Gaddafi surrender talks break down

Rebel fighters are continuing to step up pressure on fugitive Libyan dictator Muammar Gaddafi as the deadline for his surrender nears.

Negotiations held over the peaceful handover of a loyalist area have failed, they said.

Abdullah Kanshil, a rebel negotiator outside the town of Bani Walid, said fighters outside were waiting for the green light to launch a final assault.

Pro-Gaddafi forces have been given a deadline of Saturday to surrender in their strongholds of the old regime or face an attack.

The rebels have said the hardcore loyalists are a small minority inside Bani Walid, but are heavily armed and stoking fear to keep other residents from surrendering.

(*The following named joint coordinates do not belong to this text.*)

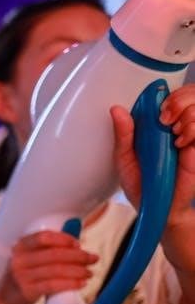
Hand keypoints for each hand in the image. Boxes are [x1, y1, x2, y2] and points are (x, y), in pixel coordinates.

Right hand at [0, 230, 98, 303]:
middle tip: (93, 259)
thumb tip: (77, 245)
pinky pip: (53, 285)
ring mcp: (21, 276)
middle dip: (78, 256)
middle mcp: (19, 259)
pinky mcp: (27, 291)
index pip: (44, 237)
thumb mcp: (28, 260)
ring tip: (89, 273)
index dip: (64, 239)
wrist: (6, 301)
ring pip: (56, 270)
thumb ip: (47, 251)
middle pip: (54, 254)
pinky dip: (70, 283)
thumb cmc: (25, 278)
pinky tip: (81, 283)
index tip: (78, 244)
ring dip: (78, 271)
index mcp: (20, 247)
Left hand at [111, 84, 194, 271]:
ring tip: (173, 134)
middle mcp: (177, 127)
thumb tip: (116, 110)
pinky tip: (180, 144)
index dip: (166, 95)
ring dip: (185, 115)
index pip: (170, 96)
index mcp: (158, 126)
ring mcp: (190, 137)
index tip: (157, 108)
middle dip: (178, 100)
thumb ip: (123, 134)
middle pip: (189, 95)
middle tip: (164, 119)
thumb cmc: (143, 185)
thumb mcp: (125, 159)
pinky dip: (191, 131)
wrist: (159, 207)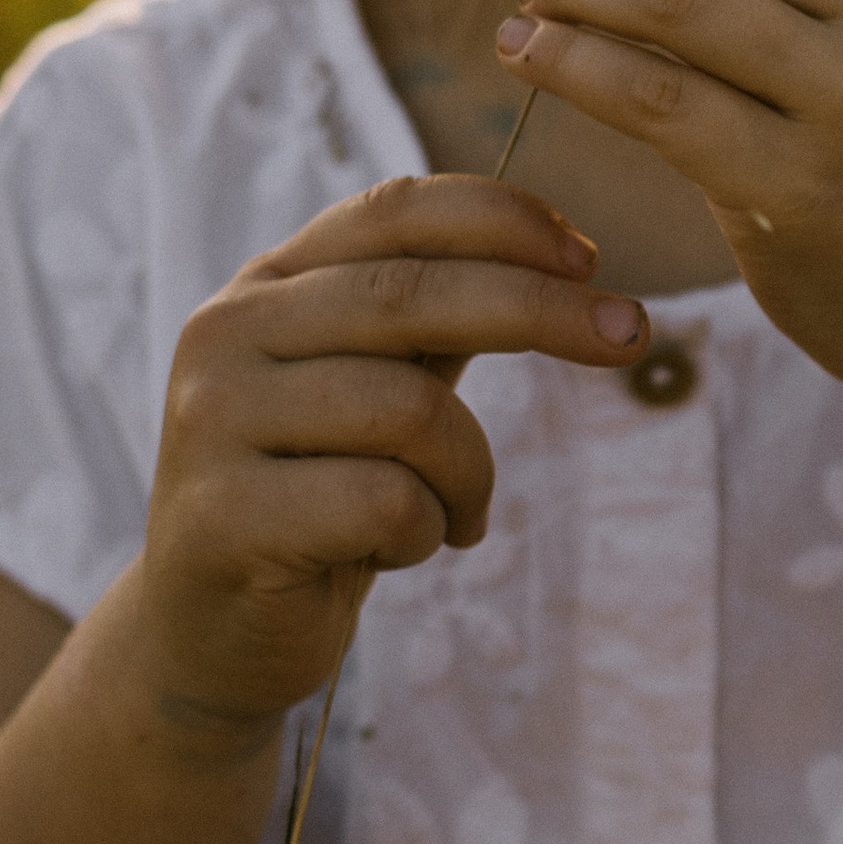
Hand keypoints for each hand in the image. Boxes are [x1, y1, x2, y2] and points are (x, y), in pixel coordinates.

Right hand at [140, 176, 648, 732]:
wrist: (211, 631)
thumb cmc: (318, 496)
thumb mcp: (378, 388)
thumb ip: (439, 320)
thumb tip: (570, 258)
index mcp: (266, 286)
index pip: (391, 211)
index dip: (502, 218)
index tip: (591, 257)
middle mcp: (225, 333)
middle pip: (414, 294)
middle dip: (543, 310)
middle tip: (631, 335)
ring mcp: (213, 422)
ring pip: (412, 411)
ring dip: (470, 473)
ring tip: (456, 513)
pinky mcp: (223, 517)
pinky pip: (386, 502)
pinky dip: (425, 532)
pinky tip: (396, 550)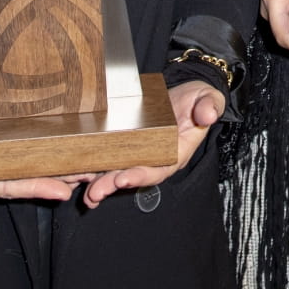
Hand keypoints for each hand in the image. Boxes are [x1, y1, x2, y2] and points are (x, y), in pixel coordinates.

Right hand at [0, 124, 90, 201]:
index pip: (1, 186)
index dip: (30, 187)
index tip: (60, 188)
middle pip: (22, 179)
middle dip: (55, 178)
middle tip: (90, 173)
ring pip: (24, 167)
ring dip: (54, 165)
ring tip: (87, 161)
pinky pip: (16, 153)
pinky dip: (39, 151)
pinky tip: (61, 144)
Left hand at [80, 79, 222, 207]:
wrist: (186, 95)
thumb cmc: (198, 100)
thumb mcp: (208, 98)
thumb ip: (209, 106)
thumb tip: (208, 114)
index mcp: (175, 153)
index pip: (158, 169)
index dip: (141, 175)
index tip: (124, 178)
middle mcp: (156, 159)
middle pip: (133, 176)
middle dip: (113, 185)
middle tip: (95, 192)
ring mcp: (139, 154)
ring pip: (118, 173)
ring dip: (101, 184)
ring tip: (87, 193)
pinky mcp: (126, 146)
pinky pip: (109, 160)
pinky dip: (94, 170)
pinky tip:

Meanwhile it has emerged that Britain was threatened by the Gaddafi regime that there would be «dire consequences» for UK-Libya relations if Lockerbie bomber Abdelbaset al-Megrahi died in his Scottish jail cell.

The extent of lobbying by the Libyan government leading up to Megrahi’s release in August 2009 was laid bare after confidential documents were discovered by reporters in the abandoned British embassy building in Tripoli.

In one, senior Foreign Office official Robert Dixon wrote to Foreign Secretary David Miliband in January 2009 that Gaddafi wanted Megrahi to return to Libya «at all costs».

«Libyan officials and ministers have warned of dire consequences for the UK-Libya relationship and UK commercial operations in Libya in the event of Megrahi’s death in custody,» he wrote, adding: «We believe Libya might seek to exact vengeance.»

Megrahi – the only person convicted of the 1988 Lockerbie bombing – was released on compassionate grounds after the Scottish government was told he had only three months to live. He is still alive today.